**Task to carry out**:
Please report every line of the items below that contains the word "What", copying each such line in full.

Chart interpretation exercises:
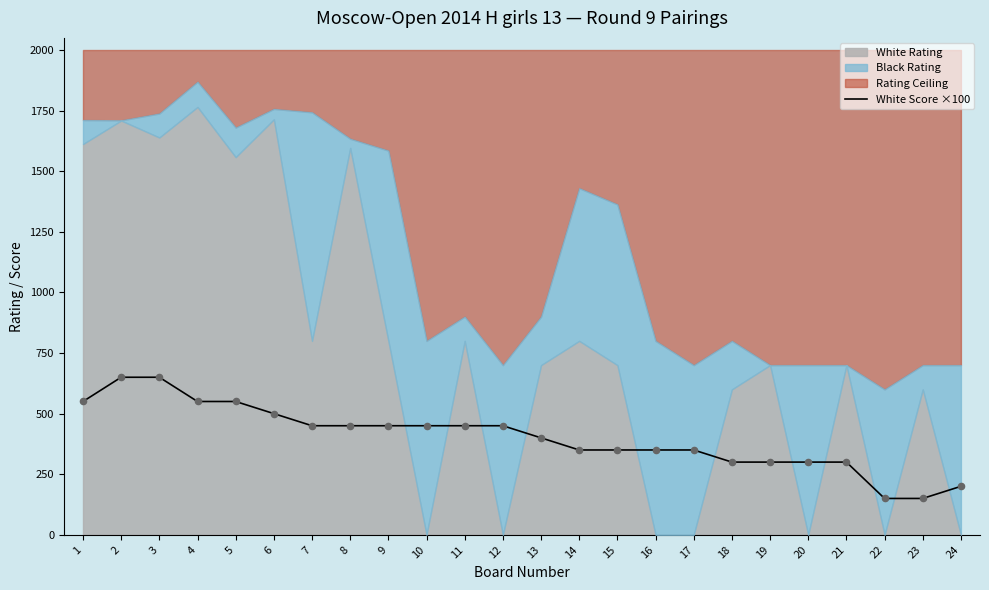

Between 24 and 21, which is larger?

21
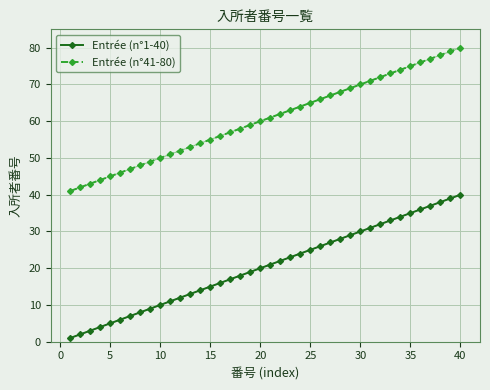

What value does the Entrée (n°41-80) series have at 35, to the nearest 10?

80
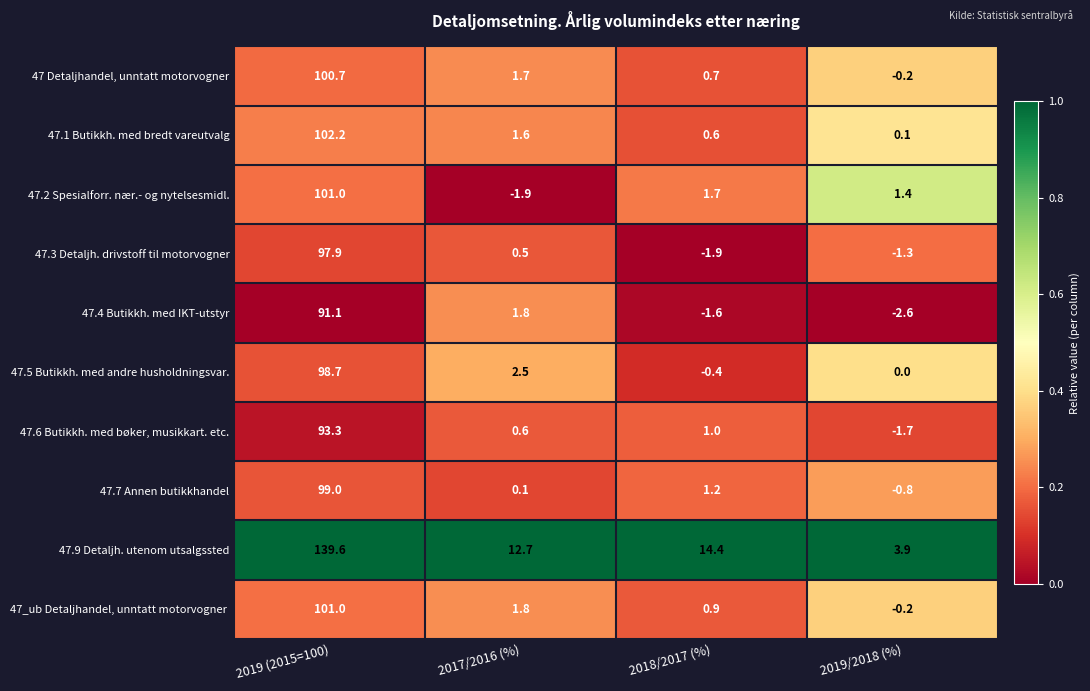

What is the difference between the maximum and minimum values in the 47.5 Butikkh. med andre husholdningsvar. series?

99.1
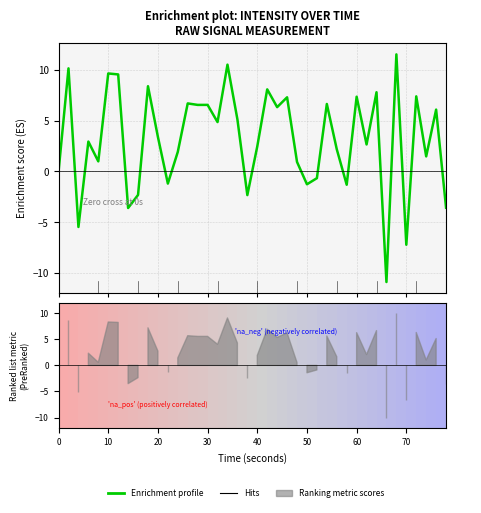

What is the value of the 23rd point from the left?

6.3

**Exercise response**:
What value does the Entrée (n°41-80) series have at 35, to the nearest 10?
What is the difference between the maximum and minimum values in the 47.5 Butikkh. med andre husholdningsvar. series?
What is the value of the 23rd point from the left?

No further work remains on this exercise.